= Beginning of Section =

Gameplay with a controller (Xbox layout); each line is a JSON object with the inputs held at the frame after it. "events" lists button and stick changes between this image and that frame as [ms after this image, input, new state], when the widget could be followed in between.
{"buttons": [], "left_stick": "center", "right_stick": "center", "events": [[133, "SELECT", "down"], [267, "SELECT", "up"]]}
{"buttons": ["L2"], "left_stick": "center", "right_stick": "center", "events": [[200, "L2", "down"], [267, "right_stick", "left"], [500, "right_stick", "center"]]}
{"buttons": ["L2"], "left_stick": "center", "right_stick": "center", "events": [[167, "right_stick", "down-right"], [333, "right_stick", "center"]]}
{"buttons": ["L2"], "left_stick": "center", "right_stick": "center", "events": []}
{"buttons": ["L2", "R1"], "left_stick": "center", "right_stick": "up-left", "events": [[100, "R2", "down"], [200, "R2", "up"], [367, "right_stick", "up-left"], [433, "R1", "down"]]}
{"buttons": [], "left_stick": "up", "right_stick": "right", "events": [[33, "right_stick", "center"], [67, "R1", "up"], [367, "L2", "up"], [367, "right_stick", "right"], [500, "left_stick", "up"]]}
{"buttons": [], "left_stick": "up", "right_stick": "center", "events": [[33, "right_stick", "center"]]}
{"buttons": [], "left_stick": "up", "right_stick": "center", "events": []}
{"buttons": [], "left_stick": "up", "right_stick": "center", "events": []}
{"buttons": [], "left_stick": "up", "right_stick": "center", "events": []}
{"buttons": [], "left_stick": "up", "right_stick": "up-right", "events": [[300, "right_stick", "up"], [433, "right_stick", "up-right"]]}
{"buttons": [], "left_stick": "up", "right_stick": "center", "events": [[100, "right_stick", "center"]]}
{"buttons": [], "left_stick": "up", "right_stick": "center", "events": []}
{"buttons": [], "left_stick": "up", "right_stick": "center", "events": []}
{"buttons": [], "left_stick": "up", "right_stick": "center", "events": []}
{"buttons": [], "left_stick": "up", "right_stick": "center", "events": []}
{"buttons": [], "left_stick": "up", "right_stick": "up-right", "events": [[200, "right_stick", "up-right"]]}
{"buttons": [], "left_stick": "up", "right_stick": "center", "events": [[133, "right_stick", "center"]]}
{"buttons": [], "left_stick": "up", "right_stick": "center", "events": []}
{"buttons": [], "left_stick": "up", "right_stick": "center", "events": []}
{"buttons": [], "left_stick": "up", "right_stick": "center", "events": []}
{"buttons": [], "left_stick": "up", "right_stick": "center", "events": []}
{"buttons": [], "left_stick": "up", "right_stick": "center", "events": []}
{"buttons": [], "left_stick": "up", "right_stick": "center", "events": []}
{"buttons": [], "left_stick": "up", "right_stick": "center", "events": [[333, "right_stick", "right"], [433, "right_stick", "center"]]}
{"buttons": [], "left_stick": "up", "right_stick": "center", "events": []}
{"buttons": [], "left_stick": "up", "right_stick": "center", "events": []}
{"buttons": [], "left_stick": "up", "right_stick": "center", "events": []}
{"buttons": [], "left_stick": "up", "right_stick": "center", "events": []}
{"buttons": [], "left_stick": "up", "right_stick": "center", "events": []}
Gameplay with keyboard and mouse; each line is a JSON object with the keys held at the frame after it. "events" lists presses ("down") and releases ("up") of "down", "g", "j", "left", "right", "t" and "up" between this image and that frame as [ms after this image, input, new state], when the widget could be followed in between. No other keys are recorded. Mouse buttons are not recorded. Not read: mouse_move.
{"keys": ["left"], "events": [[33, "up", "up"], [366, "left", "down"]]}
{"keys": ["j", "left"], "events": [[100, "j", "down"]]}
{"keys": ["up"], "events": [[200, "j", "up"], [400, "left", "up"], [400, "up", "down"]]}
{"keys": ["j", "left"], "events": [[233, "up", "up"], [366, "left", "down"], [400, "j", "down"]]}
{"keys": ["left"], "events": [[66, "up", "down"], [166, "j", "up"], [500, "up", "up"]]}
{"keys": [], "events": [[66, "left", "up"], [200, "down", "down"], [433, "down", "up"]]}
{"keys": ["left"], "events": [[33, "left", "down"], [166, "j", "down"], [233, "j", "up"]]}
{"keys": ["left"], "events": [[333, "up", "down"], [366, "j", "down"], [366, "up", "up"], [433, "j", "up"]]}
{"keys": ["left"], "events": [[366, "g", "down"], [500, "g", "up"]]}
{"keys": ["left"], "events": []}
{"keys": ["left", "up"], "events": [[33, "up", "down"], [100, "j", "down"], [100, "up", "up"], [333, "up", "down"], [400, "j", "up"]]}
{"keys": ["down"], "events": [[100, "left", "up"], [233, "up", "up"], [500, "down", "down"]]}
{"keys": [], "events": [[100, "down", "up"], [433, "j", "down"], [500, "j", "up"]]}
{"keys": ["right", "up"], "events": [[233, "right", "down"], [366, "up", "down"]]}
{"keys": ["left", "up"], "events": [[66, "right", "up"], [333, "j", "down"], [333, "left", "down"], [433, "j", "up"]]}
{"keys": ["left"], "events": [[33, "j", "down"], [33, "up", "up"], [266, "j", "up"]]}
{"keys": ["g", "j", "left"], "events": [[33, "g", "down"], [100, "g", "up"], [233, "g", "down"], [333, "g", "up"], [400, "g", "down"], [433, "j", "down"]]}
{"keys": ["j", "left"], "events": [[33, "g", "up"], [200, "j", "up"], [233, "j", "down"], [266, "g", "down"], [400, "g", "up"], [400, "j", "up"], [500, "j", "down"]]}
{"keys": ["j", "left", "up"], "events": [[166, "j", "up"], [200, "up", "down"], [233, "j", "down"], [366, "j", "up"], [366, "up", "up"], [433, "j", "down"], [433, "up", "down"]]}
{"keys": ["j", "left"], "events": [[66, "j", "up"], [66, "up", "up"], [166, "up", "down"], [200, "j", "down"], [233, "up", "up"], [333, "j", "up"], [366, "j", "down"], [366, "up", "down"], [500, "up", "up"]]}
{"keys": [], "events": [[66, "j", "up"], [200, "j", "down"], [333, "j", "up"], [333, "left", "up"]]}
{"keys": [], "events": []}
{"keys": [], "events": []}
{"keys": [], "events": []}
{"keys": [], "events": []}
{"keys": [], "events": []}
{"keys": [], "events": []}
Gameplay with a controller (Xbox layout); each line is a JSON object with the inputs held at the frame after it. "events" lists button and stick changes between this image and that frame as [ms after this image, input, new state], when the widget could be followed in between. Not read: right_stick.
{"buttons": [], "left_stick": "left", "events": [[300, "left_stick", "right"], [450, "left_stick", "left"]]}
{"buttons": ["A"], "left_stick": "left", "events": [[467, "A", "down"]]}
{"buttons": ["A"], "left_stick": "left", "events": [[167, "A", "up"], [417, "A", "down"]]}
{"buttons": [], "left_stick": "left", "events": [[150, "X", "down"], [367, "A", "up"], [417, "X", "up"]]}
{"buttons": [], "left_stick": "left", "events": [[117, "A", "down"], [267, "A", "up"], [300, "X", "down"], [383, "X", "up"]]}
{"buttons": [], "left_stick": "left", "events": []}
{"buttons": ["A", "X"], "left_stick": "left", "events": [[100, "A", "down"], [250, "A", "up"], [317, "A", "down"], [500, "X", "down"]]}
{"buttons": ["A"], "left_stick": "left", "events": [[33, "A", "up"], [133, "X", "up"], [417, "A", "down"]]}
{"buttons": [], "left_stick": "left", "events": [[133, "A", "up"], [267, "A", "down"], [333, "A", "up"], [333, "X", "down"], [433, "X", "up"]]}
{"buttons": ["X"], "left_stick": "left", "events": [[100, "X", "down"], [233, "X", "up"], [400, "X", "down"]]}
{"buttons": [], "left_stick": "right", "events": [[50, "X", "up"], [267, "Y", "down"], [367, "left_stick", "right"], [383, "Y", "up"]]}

= End of Section =

■ **Exercise instructions**
Report each line of the data that includes the string "object".

■ **Finished exercise**
Gameplay with a controller (Xbox layout); each line is a JSON object with the inputs held at the frame after it. "events" lists button and stick changes between this image and that frame as [ms after this image, input, new state], when the widget could be followed in between.
Gameplay with keyboard and mouse; each line is a JSON object with the keys held at the frame after it. "events" lists presses ("down") and releases ("up") of "down", "g", "j", "left", "right", "t" and "up" between this image and that frame as [ms after this image, input, new state], when the widget could be followed in between. No other keys are recorded. Mouse buttons are not recorded. Not read: mouse_move.
Gameplay with a controller (Xbox layout); each line is a JSON object with the inputs held at the frame after it. "events" lists button and stick changes between this image and that frame as [ms after this image, input, new state], when the widget could be followed in between. Not read: right_stick.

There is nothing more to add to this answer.